In the 21st century not just India but the entire world has been seeing a digital boom vis a vis the media. The fourth estate has been hungry to do something unique. As a consequence there has been a mushrooming of digital media houses in the country. Organizations today are now gradually turning towards a mobile first concept that tries to encash the already existing smartphone generation for monetary gains and grabbing maximum eyeballs.
With better networks, greater penetration and access to the internet and mobile devices attuned to multimedia services combined with an application development ecosystem there is a slow but sure push towards the digital age.
While data consumption has seen a steady rise, the speed of internet connection in the Indian context is rather low as compared to other countries. A recent research by Deloitte further corroborates the point adding that such hiccups often prove to be a major roadblock for the digital content industry.
In an age where not just the young but even the middle aged are adapting to smartphones, the media too is taking to what is popular as Mobile Journalism in short MOJO. As a result a population of 356 million youngsters between an age group of 10-24 year-olds have become the world’s largest population consuming content on the go.
The smartphone market has seen an unprecedented growth in the last 5 years.
Reportedly smartphones crossed 2 billion mark in 2014 and are expected to reach 4.6 billion by 2019.
Not so long back India was ranked at 30th position by World Economic Forum on a global manufacturing index – below China’s 5th place but above other BRICS countries.
Given that the manufacturing sector accounts for 16-20 per cent of India’s GDP, there is a dire need for India to raise capabilities of its young and rapidly growing labour force. In this perspective one of the key areas being looked into is improving digital skills as per latest data available.
With new digital players entering the scene in India in rapid progression, it is not surprising that the boom is already visible in the entertainment landscape that has taken shape with media digitalisation.
Amazon Prime, YouTube , Hotstar, Netflix have been able to emerge and bring in varied ways of designing, distributing and consuming content.
Over the years there has also been a gradual shift from professionally generated content to user-generated content.
With advertising being one of the key drivers in the mediaspace, Google and Facebook are already occupying about two-thirds of that global digital advertising market.
A fresh study shows Twitter reached 50 million all over the world in a span of three years; Weibo, a Chinese version of Twitter, did the same in a remarkable 14 months. Mark Zuckerberg’s Facebook’s first four years in India netted 50 million users.
International research further drives home the point that marketers are slowly but surely shifting gear vis a vis advertising spends towards digital media.

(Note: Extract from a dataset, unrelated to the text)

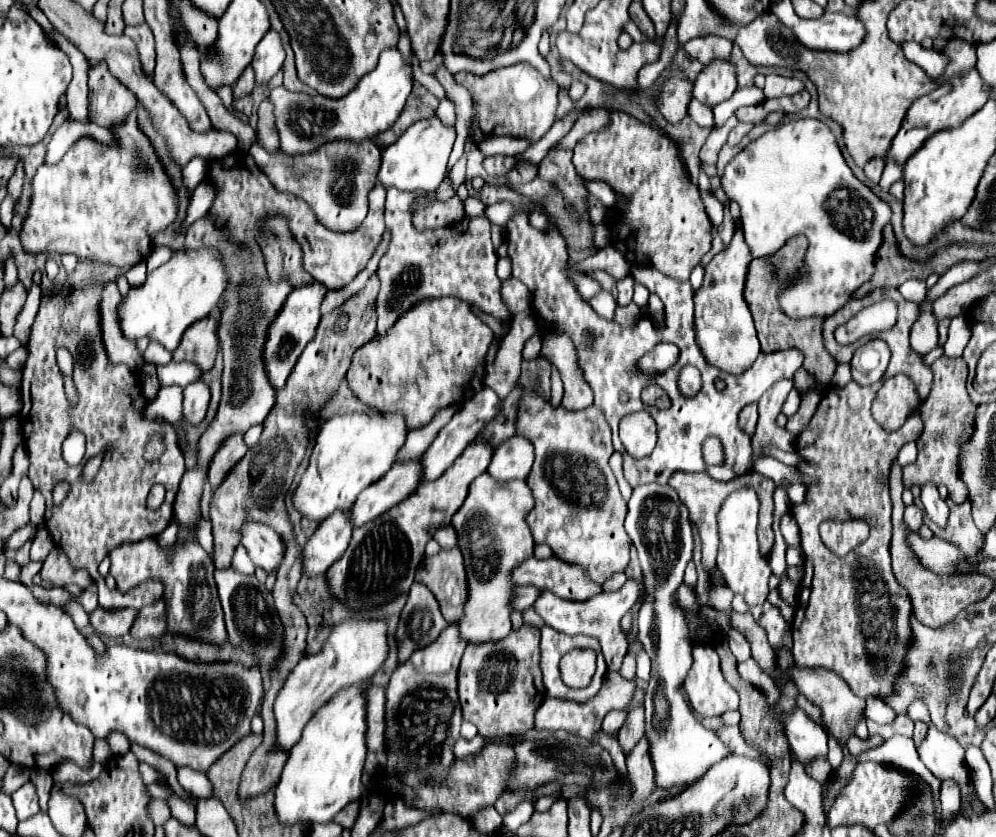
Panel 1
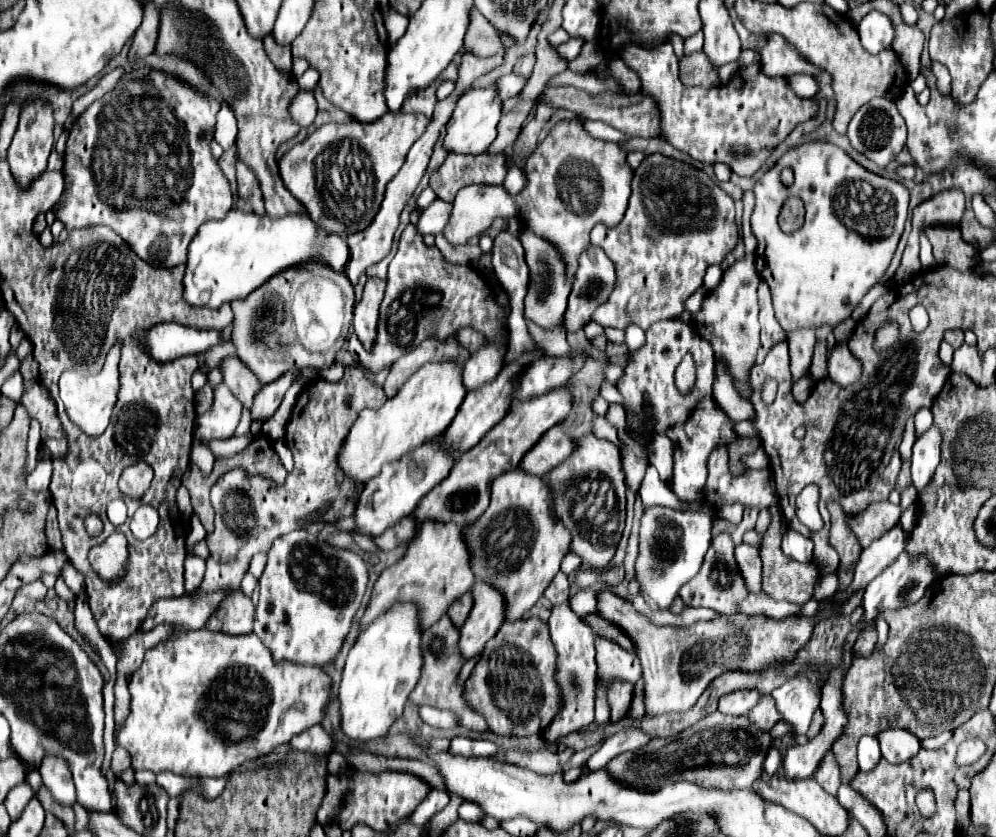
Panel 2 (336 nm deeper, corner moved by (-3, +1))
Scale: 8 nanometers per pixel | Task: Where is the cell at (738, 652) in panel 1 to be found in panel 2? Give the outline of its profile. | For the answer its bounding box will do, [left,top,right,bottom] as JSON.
[772,674,820,734]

Mediawatchers and industry captains are largely of the view that the next revolution is in the digital landscape in contrast to TV, print and radio. As per a Kings College study total advertising spend on digital media is expected to reach 36% by 2020.
Over-the-top service providers primarily like YouTube and digital content providers like Spotify that are based on subscription have acted as a catalyst in audio/video data streaming growth.
With a talent pool of 300,000 app developers in India it has already won the distinction of being the second largest Android developer community globally after US. Half of the app users in India are between the age group of 18 and 24. 29% are between 25 and 35. 45% of these users reside in the top 4 metros.
Fresh data shows spending per month by users on digital media are expected to grow by 2.5 times by 2020.
In a generation of consumers where serials are now being overtaken by original series on varied platforms like Netflix and Amazon, the competition on OTT is tuned to exploit them as a weapon.
There is a buzz that pay TV providers like Comcast; Disney’s own version of Netflix and Apple all are trying to up their digital game.
Among the others inching to eat the digital pie are Comics-driven motion book company, Madefire; mobile-first horror company Crypt TV; and mobile text storytelling company Yarn.